Head of PR & Corporate Communication Bibit, William, mengatakan investor di Bibit lebih banyak berminat pada SR023 tenor 3 tahun.
“SR023 tenor 3 tahun lebih cocok untuk investor yang mengincar investasi yang aman, Syariah, sekaligus untuk jangka waktu yang lebih pendek,” ujarnya, Senin (1/9/2025).
EVP Corporate Communication & Social Responsibility BCA, Hera F. Haryn, menyambut baik penerbitan SR023 sebagai kontribusi mendorong pertumbuhan ekonomi nasional.

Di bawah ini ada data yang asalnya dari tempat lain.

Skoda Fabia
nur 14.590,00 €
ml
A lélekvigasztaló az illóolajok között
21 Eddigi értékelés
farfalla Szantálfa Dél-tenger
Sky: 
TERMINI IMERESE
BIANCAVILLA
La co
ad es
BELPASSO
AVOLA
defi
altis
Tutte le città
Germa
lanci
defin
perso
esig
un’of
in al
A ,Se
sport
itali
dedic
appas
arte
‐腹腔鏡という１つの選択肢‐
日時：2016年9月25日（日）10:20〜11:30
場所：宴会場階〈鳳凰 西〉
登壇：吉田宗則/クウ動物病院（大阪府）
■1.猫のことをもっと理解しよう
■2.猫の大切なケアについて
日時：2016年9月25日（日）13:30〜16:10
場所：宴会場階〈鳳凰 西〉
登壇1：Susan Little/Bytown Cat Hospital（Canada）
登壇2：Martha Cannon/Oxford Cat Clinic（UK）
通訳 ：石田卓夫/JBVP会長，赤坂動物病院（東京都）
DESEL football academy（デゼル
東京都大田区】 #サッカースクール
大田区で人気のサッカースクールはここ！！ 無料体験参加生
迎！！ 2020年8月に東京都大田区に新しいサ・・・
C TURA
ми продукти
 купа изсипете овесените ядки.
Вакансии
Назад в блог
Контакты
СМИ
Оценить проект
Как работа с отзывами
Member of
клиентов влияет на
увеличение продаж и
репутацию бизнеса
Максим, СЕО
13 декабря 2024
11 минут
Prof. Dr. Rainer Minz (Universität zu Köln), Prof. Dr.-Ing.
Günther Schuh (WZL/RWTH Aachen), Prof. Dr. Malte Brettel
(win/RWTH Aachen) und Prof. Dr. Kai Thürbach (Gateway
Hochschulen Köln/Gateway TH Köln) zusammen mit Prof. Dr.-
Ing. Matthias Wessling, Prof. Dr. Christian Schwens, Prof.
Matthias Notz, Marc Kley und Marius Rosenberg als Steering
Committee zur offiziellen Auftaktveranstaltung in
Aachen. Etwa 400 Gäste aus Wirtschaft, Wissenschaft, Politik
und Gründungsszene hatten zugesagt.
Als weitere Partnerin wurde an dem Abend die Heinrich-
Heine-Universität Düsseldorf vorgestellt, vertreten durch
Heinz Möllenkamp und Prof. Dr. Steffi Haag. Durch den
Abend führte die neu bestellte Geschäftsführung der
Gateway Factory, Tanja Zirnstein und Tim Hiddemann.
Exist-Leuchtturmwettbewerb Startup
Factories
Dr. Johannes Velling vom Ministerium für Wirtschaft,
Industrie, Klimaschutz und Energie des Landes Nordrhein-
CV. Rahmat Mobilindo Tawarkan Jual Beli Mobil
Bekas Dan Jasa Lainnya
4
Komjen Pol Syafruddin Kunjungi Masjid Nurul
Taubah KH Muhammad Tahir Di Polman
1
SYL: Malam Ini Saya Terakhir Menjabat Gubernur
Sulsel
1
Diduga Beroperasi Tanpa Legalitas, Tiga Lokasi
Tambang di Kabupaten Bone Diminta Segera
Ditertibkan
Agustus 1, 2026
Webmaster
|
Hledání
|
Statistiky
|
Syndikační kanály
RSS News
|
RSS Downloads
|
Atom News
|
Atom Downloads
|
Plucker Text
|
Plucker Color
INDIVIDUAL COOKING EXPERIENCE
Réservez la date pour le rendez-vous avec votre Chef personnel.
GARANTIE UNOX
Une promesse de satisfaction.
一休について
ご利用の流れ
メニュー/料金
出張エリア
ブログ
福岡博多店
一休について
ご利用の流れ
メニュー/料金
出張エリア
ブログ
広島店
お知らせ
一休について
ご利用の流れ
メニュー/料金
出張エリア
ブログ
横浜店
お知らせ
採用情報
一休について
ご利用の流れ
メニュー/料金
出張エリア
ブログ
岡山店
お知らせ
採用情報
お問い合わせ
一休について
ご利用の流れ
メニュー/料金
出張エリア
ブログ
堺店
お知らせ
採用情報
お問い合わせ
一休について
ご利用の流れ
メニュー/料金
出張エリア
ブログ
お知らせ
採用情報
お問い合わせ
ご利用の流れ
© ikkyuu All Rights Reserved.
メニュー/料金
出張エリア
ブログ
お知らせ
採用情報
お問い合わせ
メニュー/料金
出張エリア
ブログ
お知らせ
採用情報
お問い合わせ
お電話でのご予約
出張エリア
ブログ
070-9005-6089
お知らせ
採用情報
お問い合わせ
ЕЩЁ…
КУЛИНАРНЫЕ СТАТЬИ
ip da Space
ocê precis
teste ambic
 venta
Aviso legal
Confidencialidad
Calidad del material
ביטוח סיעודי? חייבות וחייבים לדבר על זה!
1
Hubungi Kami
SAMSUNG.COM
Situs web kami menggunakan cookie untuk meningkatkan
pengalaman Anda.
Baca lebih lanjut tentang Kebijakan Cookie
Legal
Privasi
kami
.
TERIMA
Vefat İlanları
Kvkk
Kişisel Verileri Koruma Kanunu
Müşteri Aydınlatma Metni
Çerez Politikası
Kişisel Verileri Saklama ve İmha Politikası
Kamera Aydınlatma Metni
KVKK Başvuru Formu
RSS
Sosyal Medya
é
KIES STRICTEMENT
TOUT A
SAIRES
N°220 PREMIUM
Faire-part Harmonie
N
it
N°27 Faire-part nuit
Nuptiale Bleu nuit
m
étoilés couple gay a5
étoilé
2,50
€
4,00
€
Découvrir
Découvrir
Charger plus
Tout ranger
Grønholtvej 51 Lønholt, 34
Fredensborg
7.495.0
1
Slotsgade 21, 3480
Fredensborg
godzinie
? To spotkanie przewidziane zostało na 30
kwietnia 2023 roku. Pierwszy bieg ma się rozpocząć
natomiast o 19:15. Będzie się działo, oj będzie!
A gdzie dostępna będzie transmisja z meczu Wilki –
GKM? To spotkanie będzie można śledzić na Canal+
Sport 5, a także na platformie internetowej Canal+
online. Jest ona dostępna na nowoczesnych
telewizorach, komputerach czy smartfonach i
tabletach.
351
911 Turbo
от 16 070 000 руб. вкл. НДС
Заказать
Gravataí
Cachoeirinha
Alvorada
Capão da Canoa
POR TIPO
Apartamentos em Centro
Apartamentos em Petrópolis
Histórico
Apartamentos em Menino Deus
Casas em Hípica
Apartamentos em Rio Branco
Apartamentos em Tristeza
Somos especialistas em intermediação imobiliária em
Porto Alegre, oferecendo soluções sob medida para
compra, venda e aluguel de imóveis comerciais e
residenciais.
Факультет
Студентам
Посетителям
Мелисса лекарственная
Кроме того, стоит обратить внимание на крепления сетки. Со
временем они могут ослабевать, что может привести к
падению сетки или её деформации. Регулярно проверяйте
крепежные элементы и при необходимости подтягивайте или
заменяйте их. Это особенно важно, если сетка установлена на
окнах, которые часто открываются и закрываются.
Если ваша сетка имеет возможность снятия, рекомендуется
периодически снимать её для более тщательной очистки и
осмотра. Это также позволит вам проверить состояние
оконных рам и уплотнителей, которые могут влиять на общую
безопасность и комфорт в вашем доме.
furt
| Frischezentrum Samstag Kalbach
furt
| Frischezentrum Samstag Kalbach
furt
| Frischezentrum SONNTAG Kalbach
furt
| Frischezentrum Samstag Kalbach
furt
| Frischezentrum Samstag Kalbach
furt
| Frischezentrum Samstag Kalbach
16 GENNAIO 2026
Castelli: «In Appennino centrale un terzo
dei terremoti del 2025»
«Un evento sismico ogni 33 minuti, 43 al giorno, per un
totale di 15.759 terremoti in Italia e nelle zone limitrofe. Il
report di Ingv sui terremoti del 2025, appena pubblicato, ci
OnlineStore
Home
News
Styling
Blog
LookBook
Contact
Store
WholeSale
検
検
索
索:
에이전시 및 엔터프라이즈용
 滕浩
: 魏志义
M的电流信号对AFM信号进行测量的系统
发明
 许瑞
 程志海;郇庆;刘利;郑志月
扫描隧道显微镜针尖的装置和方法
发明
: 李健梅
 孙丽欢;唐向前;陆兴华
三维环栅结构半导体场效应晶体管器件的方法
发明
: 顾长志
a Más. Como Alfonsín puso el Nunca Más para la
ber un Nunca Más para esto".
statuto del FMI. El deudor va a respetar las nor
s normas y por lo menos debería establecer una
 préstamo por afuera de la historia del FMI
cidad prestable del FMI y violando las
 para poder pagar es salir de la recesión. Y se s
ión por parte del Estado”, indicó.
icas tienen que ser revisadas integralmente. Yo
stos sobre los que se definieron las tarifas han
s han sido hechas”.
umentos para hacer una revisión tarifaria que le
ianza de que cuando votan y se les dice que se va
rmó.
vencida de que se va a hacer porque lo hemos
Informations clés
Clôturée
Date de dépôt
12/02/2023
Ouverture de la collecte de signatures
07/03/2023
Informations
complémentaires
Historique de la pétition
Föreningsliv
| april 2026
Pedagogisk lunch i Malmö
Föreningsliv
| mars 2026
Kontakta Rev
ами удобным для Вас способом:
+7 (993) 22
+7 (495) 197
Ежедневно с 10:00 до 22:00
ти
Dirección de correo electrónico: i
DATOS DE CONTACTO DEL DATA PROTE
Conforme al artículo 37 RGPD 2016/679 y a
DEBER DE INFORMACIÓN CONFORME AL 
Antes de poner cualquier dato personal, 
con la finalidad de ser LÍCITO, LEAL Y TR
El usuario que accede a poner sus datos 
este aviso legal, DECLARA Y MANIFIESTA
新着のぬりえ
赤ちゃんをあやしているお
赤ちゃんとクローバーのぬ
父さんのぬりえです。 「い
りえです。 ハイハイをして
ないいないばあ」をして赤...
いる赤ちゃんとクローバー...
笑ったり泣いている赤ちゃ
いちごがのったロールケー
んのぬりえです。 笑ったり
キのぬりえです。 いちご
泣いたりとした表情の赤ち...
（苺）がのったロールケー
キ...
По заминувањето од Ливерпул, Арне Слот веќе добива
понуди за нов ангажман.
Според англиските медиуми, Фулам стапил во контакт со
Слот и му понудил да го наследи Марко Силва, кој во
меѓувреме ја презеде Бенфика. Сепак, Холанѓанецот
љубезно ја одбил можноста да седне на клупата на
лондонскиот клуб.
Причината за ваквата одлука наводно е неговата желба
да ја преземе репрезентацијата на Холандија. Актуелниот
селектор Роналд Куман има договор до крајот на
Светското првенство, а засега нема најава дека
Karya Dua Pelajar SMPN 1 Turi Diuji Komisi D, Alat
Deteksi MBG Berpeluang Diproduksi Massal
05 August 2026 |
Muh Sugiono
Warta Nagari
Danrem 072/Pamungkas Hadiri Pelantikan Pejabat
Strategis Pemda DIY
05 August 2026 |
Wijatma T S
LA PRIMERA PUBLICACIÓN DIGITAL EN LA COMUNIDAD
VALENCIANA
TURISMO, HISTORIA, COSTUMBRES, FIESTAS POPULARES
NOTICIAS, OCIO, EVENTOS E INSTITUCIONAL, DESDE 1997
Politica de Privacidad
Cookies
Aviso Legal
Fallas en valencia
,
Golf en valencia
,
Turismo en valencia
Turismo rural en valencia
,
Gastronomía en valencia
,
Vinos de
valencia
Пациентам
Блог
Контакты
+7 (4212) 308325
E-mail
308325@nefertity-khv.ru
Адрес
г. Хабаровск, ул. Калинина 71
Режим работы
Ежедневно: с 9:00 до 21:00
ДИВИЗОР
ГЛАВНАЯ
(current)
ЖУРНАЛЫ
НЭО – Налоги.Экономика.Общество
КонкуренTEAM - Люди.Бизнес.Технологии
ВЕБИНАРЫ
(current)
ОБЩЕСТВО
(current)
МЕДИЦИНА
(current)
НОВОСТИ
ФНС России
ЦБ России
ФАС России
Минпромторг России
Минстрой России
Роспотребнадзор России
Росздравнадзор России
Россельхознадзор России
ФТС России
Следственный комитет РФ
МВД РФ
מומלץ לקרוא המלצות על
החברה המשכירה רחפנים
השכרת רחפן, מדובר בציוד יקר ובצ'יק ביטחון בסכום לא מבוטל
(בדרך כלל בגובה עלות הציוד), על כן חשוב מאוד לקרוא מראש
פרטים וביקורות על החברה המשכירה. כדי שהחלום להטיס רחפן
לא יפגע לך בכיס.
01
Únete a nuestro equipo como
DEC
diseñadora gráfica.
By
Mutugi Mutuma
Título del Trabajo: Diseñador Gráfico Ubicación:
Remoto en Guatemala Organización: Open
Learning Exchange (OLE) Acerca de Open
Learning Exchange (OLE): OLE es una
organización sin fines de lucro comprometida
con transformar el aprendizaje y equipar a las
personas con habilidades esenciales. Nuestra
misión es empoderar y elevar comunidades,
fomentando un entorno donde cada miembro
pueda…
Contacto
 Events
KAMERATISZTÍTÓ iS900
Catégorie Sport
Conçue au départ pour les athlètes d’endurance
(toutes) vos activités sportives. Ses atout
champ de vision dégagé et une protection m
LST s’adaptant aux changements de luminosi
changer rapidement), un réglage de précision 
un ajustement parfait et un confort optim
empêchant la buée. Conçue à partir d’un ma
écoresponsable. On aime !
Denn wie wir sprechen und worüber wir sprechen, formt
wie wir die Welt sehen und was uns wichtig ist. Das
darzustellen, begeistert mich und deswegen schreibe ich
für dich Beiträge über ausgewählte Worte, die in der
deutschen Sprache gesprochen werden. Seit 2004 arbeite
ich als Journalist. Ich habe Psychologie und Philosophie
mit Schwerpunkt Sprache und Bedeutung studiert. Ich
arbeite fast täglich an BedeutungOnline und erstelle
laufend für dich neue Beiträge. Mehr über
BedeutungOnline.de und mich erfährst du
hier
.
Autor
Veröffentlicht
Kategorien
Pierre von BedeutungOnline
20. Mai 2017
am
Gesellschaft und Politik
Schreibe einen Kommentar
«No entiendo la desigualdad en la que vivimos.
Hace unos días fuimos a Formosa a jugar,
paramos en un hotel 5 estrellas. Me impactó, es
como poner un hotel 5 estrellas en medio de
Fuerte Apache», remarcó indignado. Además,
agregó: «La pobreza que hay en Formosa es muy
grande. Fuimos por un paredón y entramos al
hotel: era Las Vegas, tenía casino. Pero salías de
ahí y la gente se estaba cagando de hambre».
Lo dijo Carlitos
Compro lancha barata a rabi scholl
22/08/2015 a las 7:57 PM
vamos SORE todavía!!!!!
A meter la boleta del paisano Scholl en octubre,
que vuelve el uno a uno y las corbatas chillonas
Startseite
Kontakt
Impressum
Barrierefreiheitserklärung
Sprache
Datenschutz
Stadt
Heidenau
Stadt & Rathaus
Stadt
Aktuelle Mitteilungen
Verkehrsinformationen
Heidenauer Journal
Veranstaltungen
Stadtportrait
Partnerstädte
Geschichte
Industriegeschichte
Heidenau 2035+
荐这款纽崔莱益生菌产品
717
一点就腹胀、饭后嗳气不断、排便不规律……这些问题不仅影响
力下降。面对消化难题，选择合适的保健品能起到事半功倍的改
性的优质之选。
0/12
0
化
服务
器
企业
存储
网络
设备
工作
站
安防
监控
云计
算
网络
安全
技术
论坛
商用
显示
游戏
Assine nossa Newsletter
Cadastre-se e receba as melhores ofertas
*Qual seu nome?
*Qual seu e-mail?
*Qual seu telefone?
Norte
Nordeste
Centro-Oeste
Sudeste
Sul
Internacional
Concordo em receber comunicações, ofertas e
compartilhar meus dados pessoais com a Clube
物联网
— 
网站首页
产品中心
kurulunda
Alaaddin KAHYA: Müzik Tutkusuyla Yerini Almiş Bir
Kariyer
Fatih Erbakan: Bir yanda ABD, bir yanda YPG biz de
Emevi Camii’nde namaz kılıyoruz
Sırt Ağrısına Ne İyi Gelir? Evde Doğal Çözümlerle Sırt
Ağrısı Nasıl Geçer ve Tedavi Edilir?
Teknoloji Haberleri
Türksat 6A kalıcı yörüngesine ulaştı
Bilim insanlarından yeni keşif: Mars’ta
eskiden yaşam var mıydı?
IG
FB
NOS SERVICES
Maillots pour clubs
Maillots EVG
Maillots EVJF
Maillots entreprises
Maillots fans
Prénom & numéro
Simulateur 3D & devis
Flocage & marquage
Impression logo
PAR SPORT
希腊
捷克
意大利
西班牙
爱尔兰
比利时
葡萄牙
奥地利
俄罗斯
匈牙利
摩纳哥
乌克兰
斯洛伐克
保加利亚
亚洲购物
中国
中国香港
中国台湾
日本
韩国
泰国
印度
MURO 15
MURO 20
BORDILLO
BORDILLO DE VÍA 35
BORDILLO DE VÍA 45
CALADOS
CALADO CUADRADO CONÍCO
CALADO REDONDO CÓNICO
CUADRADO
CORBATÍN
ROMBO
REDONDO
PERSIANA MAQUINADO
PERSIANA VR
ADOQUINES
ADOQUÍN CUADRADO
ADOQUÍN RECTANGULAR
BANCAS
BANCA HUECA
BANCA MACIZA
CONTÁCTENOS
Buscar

“Hingga Senin (1/9/2025), pemesanan SR023 di BCA mencapai Rp 600 miliar dengan komposisi terbesar pada tenor 3 tahun,” kata Hera, Selasa (2/9/2025).
GM Wealth Management PT Bank Negara Indonesia (BNI), Henny Eugenia, mengungkapkan pembelian SR023 di BNI juga terus bertumbuh.
Hingga Selasa (2/9/2025), nilai transaksi SR023 melalui BNI tercatat sebesar Rp 130 miliar, dengan mayoritas pemesanan pada tenor 3 tahun (SR023T3).
“Secara historis, pemesanan pada tenor pendek lebih banyak dilakukan dan menyesuaikan horizon investasi bagi investor ritel di tujuan keuangan jangka pendek hingga menengah,” ujar Henny, Selasa (2/9/2025).
Menurut Henny, tren penurunan suku bunga yang diprediksi akan berlanjut mendorong prospek positif untuk SR023. Imbal hasil yang ditawarkan juga lebih tinggi dari deposito counter rate.
“Maka kami optimistis penjualan SR023 secara nasional akan mencapai target penjualan,” imbuhnya.